## Testo
Si scoprirà che nei telegiornali – sia pubblici, sia privati – verrà presentata non come un «fatto» ma come un’«opinione». L’opinione di un collegio giudicante. E che la sommaria descrizione del merito della vicenda sarà seguita dai commenti politici. L’ultimo dei quali – a chiusura di questo giro di opinioni attorno all’opinione-sentenza – sarà affidato a un esponente del Pdl o a uno degli avvocati di Berlusconi (ma spesso le due qualità sono riassunte in un singolo soggetto).
L’intervistato non entrerà nel merito del caso giudiziario ma dirà che si è trattato di «giustizia a orologeria». Il concetto sarà ripetuto in modo martellante dai telegiornali e, con un po’ di fortuna, sarà possibile – in una conversazione al bar, su un autobus – sentire qualcuno che, senza sapere nulla della vicenda, lo ripeterà in modo testuale: «Giustizia a orologeria».
Più complesso il discorso sui quotidiani. Parliamo, naturalmente, dei normali quotidiani di informazione e non di quelli che, per vie politiche o familiari, sono direttamente controllati dal premier. Là si potrà leggere una sintesi abbastanza completa del fatto che, in qualche raro caso, sarà anche accompagnata da un commento. Non di più e, difficilmente, per più di un numero.
E se qualcuno – su un giornale non allineato come per esempio l’Unità – oserà insistere sul tema, sarà liquidato come «giustizialista». Nel caso in cui l’inopportuna insistenza fosse espressa in una trasmissione televisiva, saranno inquadrati gli ospiti politicamente vicini al premier che, in quello stesso istante, cominceranno a sorridere con gli occhi rivolti verso l’alto e a scuotere la testa.

## Consegna
Secondo il testo sui telegiornali e i quotidiani, che cosa dirà l'intervistato invece di entrare nel merito del caso giudiziario?

## Record del dataset
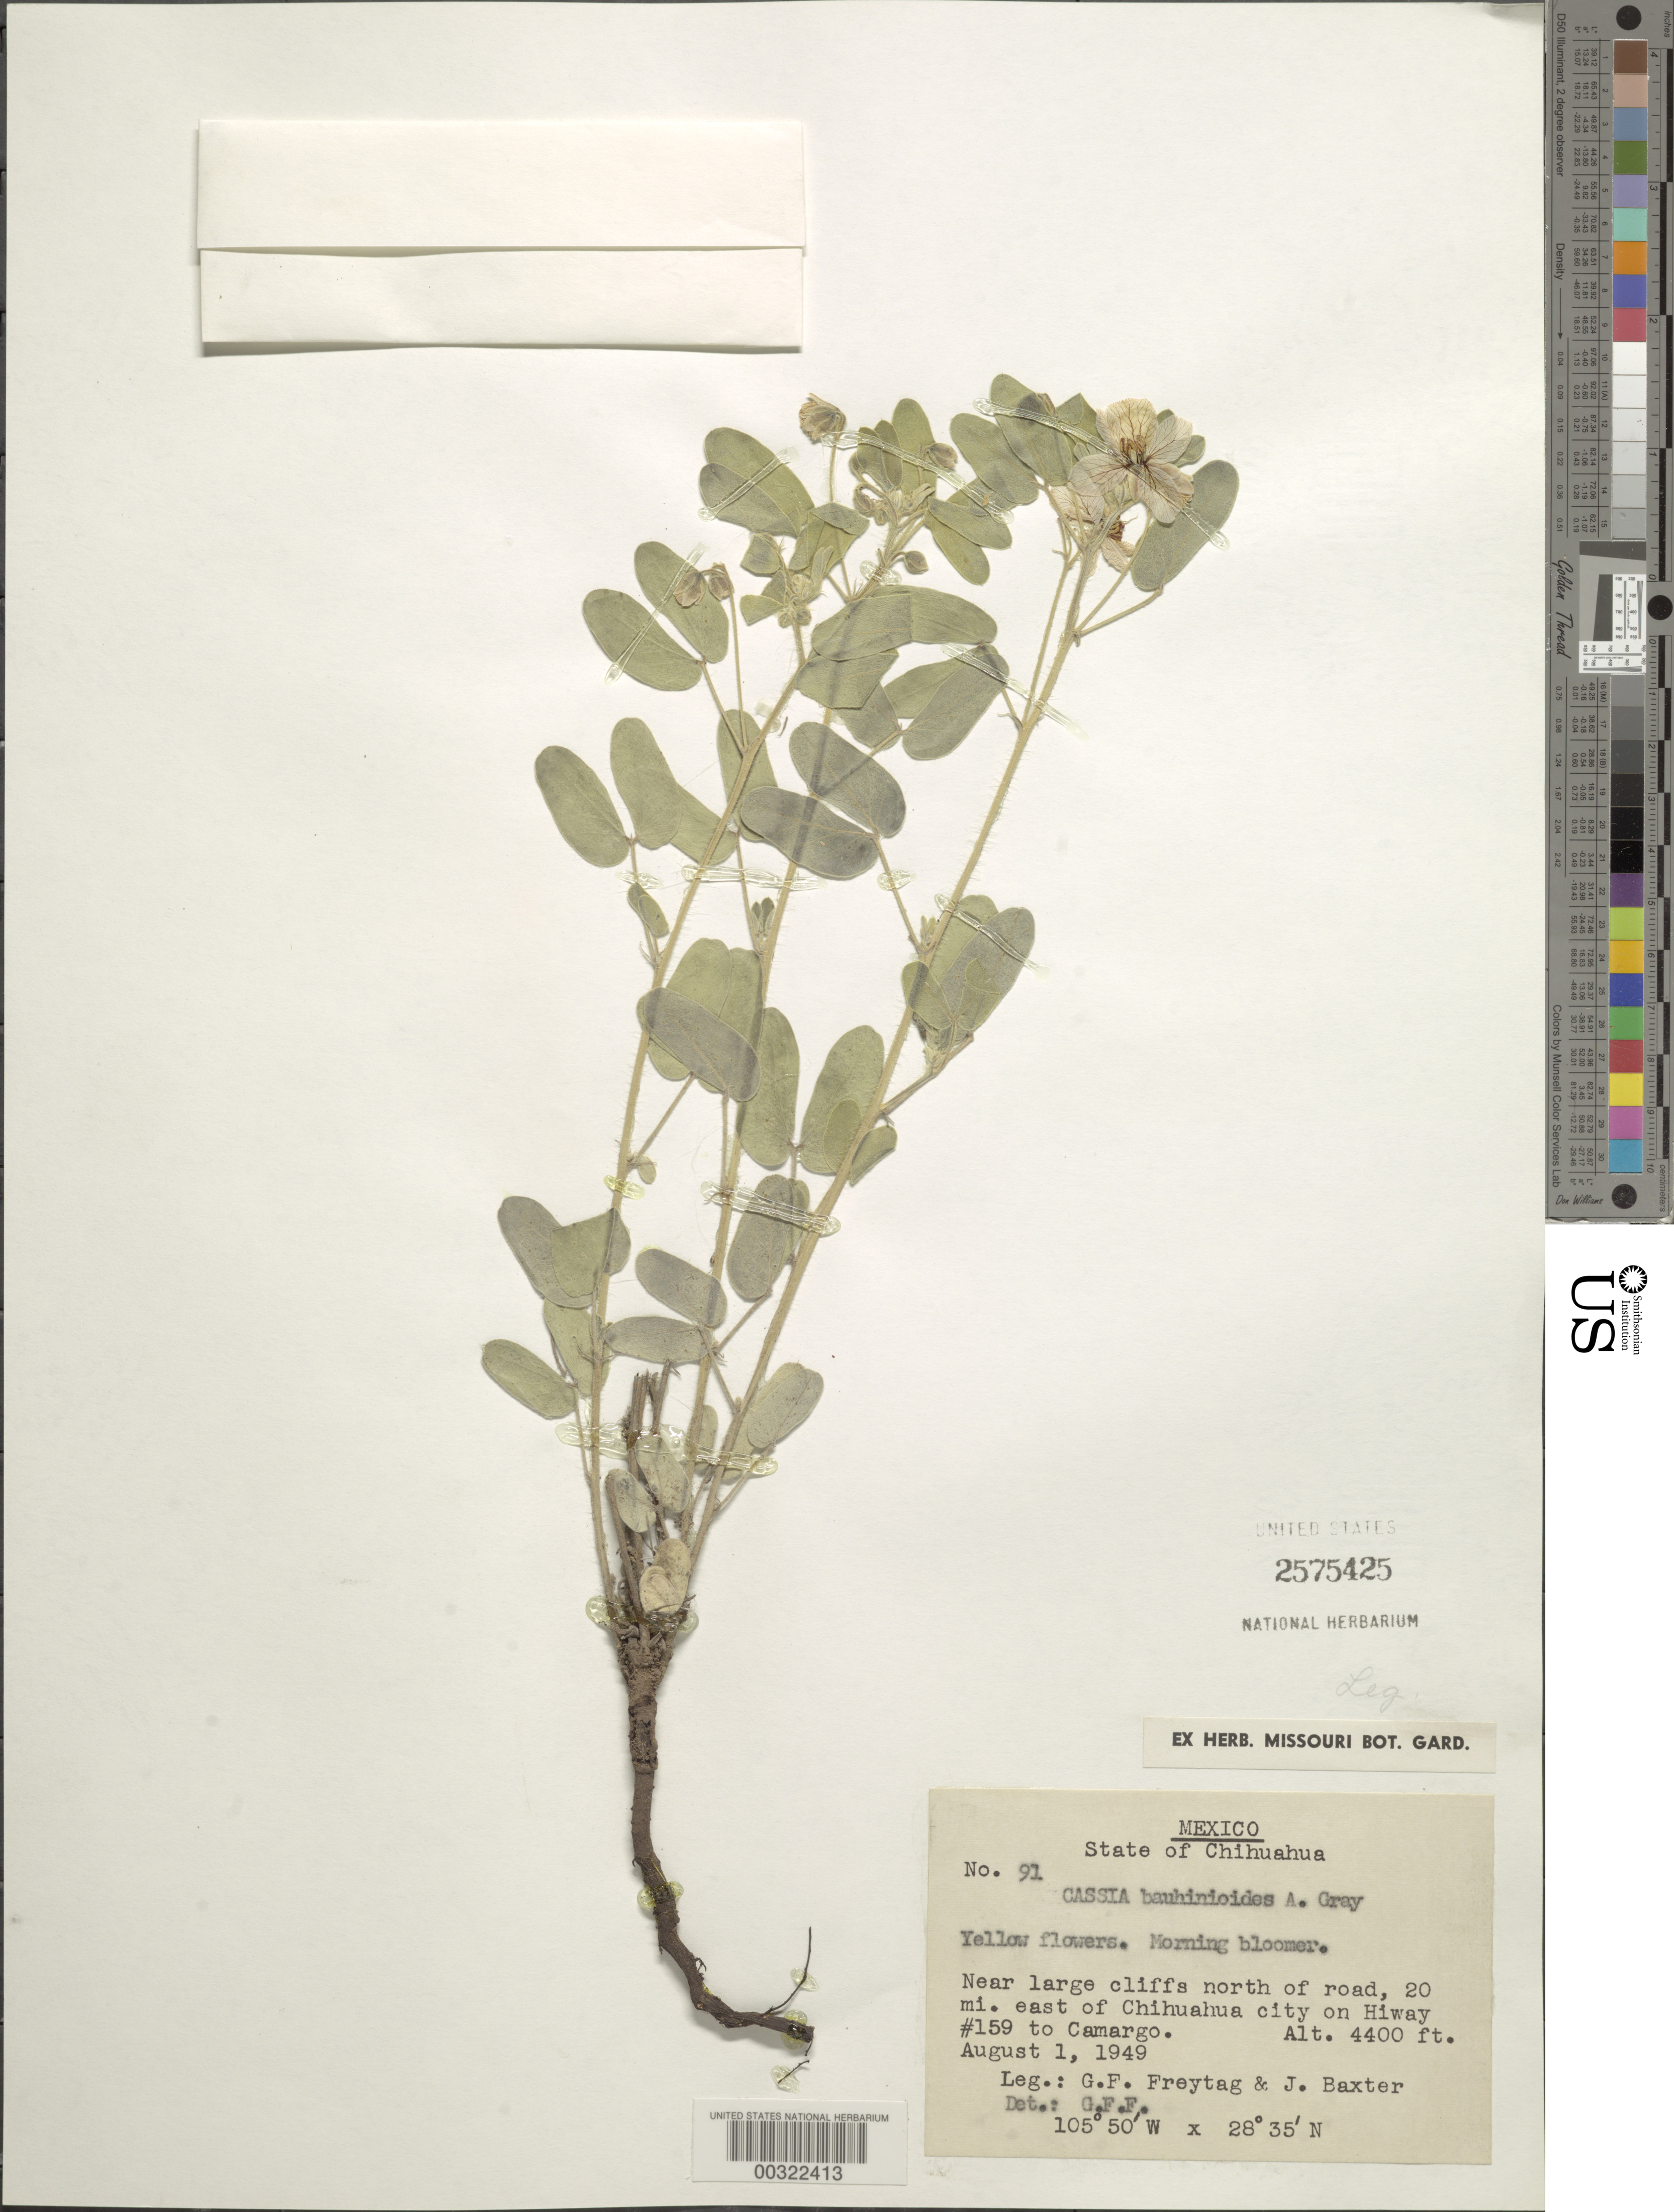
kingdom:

...

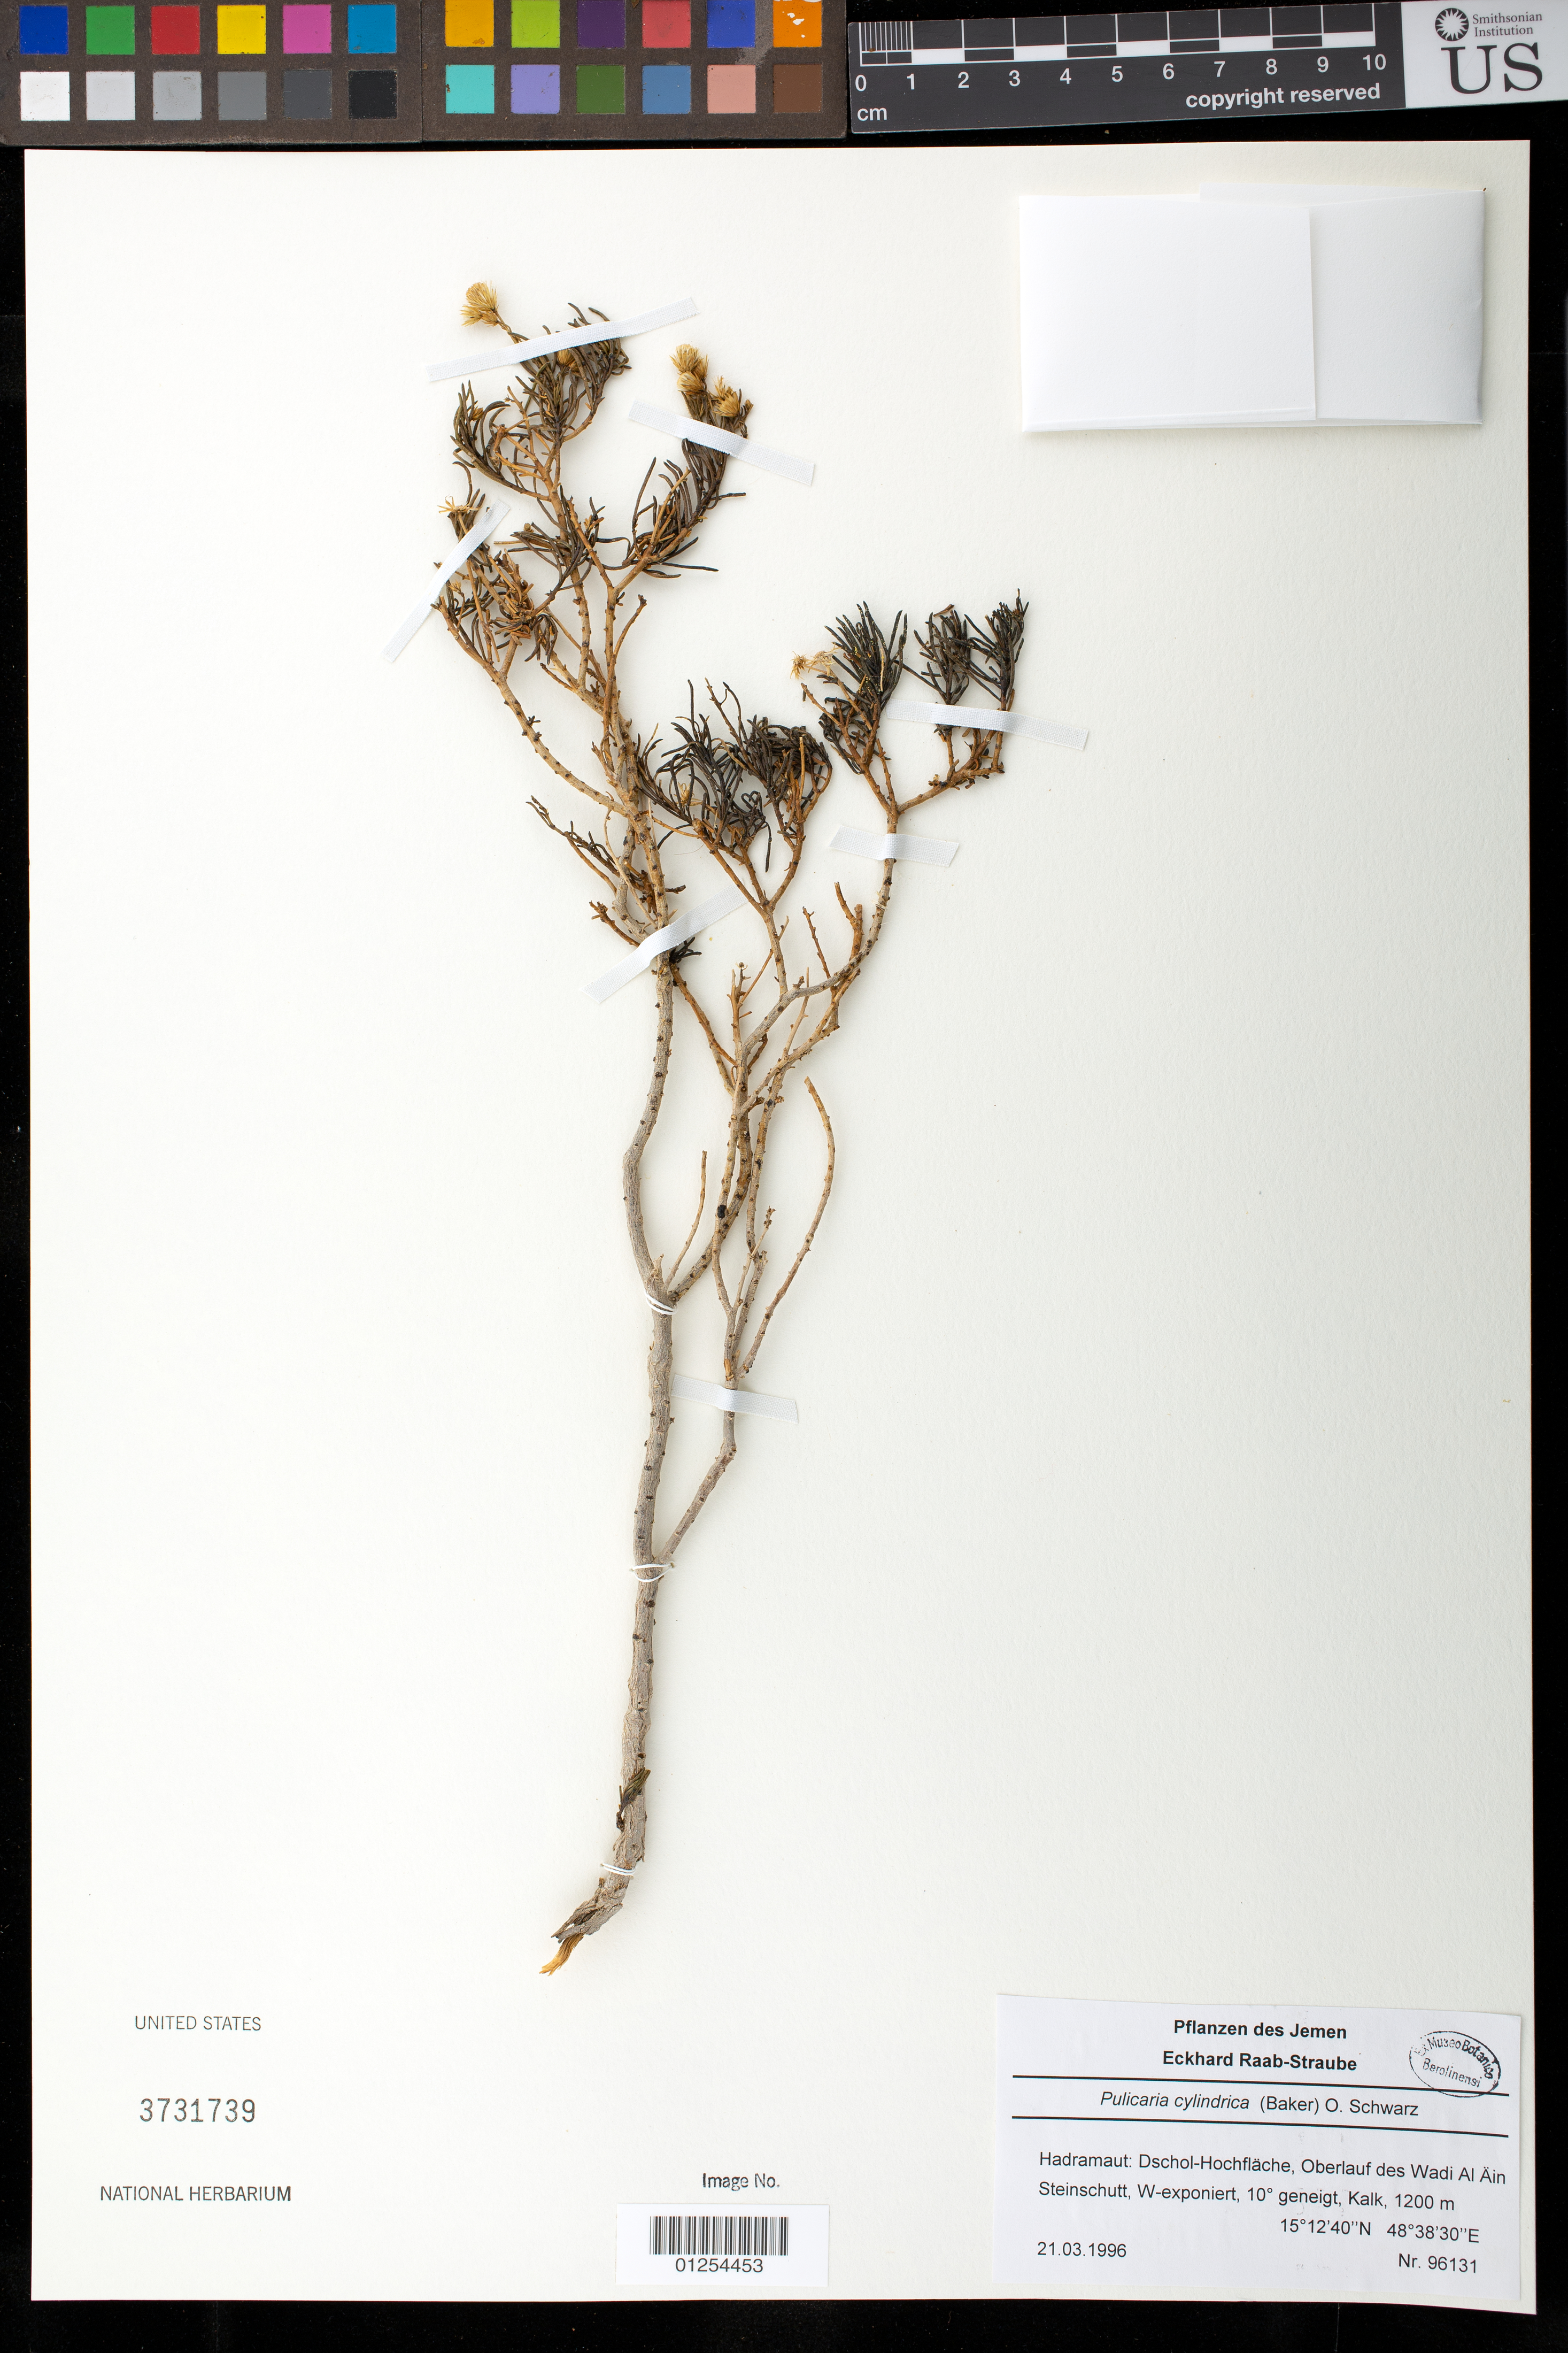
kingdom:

## Risposta all'esercizio
Dirà che si è trattato di «giustizia a orologeria».